To prevent disruption, create an accepted values test on the orders.status field. This lets you check whether the values fall under one of the three known statuses. When you spot an issue later, like a new status that wasn’t originally accounted for, it’s easy to check assumptions for missing context. Tests make it easy to reference, isolate, and challenge assumptions when needed.

To prevent disruption, create an accepted values test on the orders.status field. This lets you check whether the values fall under one of the three known statuses. When you spot an issue later, like a new status that wasn’t originally accounted for, it’s easy to check assumptions for missing context. Tests make it easy to reference, isolate, and challenge assumptions when needed.

In the end, I would have always conducted a standard stakeholder review as part of my development process. But writing tests while building the new models would have helped that review go much faster, as I wouldn’t have had to break my development flow by writing up notes on the gotchas and tracking every edge case. My code, plus my tests, would have been the easiest and fastest ways to retrace assumptions.

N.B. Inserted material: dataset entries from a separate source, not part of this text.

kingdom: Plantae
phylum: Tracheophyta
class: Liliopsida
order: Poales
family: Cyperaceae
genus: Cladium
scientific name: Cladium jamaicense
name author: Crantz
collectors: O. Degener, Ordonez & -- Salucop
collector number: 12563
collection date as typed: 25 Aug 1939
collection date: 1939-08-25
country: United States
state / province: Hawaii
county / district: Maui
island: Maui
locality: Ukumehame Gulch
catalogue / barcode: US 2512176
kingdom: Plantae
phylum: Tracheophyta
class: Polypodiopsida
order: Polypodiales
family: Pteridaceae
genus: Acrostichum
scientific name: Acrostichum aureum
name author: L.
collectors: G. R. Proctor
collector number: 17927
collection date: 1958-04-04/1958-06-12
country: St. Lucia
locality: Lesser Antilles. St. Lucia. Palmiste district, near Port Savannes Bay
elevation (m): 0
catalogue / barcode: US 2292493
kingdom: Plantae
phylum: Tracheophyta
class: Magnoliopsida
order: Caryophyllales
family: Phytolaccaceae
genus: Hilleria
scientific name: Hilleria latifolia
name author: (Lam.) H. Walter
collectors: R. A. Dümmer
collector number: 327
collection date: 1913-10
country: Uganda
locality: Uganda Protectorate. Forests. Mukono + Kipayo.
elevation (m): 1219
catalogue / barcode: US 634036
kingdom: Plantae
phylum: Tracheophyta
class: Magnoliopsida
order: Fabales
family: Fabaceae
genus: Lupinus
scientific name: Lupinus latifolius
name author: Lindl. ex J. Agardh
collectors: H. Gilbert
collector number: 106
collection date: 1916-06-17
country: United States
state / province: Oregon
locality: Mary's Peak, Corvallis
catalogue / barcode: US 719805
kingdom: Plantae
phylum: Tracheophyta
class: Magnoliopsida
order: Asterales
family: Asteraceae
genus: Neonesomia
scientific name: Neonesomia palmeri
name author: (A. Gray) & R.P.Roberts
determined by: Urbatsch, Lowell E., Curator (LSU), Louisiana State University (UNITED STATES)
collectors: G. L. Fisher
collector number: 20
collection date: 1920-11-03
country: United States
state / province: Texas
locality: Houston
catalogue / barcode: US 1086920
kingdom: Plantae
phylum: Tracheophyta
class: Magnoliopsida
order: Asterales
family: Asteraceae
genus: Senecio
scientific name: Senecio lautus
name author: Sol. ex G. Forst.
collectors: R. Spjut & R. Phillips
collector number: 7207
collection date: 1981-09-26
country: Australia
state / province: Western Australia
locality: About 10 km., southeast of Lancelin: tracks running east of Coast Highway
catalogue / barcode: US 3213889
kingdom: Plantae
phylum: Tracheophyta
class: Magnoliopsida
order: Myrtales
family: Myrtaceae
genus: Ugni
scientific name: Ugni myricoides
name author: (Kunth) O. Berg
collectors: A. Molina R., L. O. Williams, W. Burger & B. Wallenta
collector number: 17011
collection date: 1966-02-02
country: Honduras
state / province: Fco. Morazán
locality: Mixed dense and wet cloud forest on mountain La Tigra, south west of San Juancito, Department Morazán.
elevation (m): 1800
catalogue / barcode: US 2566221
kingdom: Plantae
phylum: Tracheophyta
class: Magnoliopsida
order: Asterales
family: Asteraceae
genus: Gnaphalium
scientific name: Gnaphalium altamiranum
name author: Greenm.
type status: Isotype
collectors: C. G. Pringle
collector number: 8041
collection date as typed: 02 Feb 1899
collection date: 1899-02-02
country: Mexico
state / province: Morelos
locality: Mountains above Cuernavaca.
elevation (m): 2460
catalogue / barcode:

Step 3: use test failures to simplify your debugging process

At this point you’ve presented the first cut to your stakeholder. But you may still have some assumptions that aren’t correctly addressed with your current set of work. Maybe you need to rewrite some code to account for new information about the data.

What makes this challenging (and time-consuming) is not knowing where to start!

If you created tests for your assumptions in step 2, then any wrong assumptions can be easily identified and resolved in step 3. While things can get tricky when new assumptions are surfaced, you can still use your existing tests to reduce sections of code requiring manual review.

My teammates on that early dbt project left a lot of tests, so building was easy. I failed to write my own while building, so validating was hard. Since debugging requires you to fix incorrect assumptions or account for new ones, not having any tests on my new work to use as starting points made this just as tedious.

How does testing help you debug?

Tests are a quick way to check whether past assumptions are no longer true. And test failures, rather than something to bemoan, can actually help you know where to begin. Reducing time to identify problem areas reduces total time spent debugging.

Testing won’t eliminate every stakeholder data quality question. But each discrepancy discovered contributes to the hardiness of your future testing framework!

Reducing opportunity for error also reduces time wasted in reactive review.